During the sale, the SSOT for inventory is Redis with DB updated asynchronously, the DB remains the source of truth for orders and payments.
4. Inventory Oversell Prevention Strategies #
Preventing oversell is the heart of any flash sale system, the design should ensure that no path can decrement the inventory to below zero.
a. Database Only #
Keep remaining_quantity in the DB and use row-level locks or optimistic locking to prevent oversell.
(Optimistic Locking is a strategy where we assume that the data is not going to be contested and we don’t use locks. Instead, we use a version column (or timestamp, or checksum) to detect if the data has been modified by another transaction. If it has, we abort the transaction and retry.)
b. Redis as the Hot Inventory Store #
For high concurrency, maintain inventory counters in Redis and use atomic operations / Lua scripts. Lua script runs atomically within Redis, ensuring that no two requests can decrement the inventory below zero.

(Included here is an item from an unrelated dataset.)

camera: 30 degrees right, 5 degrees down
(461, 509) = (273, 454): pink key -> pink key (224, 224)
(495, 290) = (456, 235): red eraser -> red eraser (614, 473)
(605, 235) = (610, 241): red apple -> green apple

c. Queue-Based Strict Serialization #
For extreme fairness / robustness, you can treat inventory as a ticket dispenser behind a queue. Enqueue each validated purchase attempt to a per-event queue. A small pool of consumers dequeue and decrements inventory, and create reservations/orders. This serializes all inventory writes and is extremely robust, but adds latency and requires a separate “inventory worker” process.

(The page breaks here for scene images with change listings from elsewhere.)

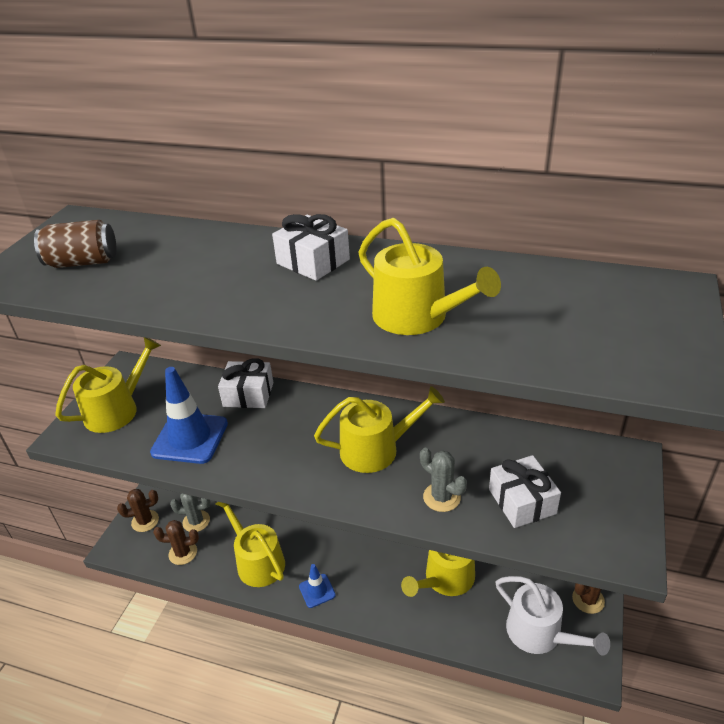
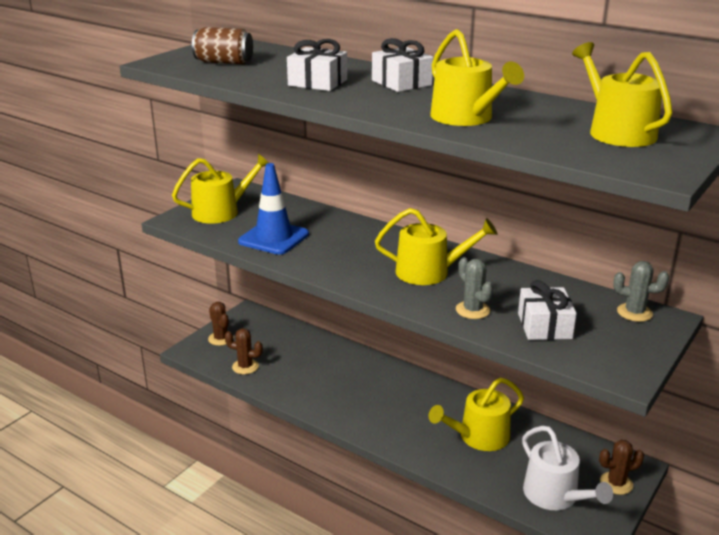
camera: 15 degrees right, 10 degrees down
(145, 521) = (221, 338): brown cactus -> brown cactus turned 60 degrees clockwise
(196, 521) = (265, 348): grey cactus -> grey cactus (634, 312)
(248, 394) = (334, 221): white gift -> white gift (317, 83)
(257, 561) = (308, 386): yellow watering can -> yellow watering can (617, 132)
(317, 591) = (354, 418): blue traffic cone -> none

5. Reservation vs Direct Order Creation #
You need to choose whether to reserve stock when a user clicks “Buy Now”, then finalize after payment or create the order directly.
Reservation Model (Common) #
For every Buy Now request, you atomically decrement inventory in Redis, create a Reservation record in Redis with a short TTL (e.g. 10 minutes) or in DB, and wait for user to complete payment. If the payment succeeds before expiry, the reservation is converted to a confirmed order. If not, the reservation expires and inventory is released. You could run a recovery job that scans expired reservations and adds stock back.
Direct Order Model #
Immediately create an order with Pending_Payment state and decrement inventory. If payment fails or times out, you mark the order cancelled and release the inventory. This can be done using a cron job that scans for orders in Pending_Payment state and releases the inventory. It’s simple conceptually but requires a robust recovery mechanism to handle failures and prevent dead inventory.
When reservation is better: when conversion rate is uncertain and you expect many failed/abandoned attempts (typical in flash sales), reservations keep “trash” out of the main order table. It prevents the order table from filling up with failed orders and keeps the critical path clean.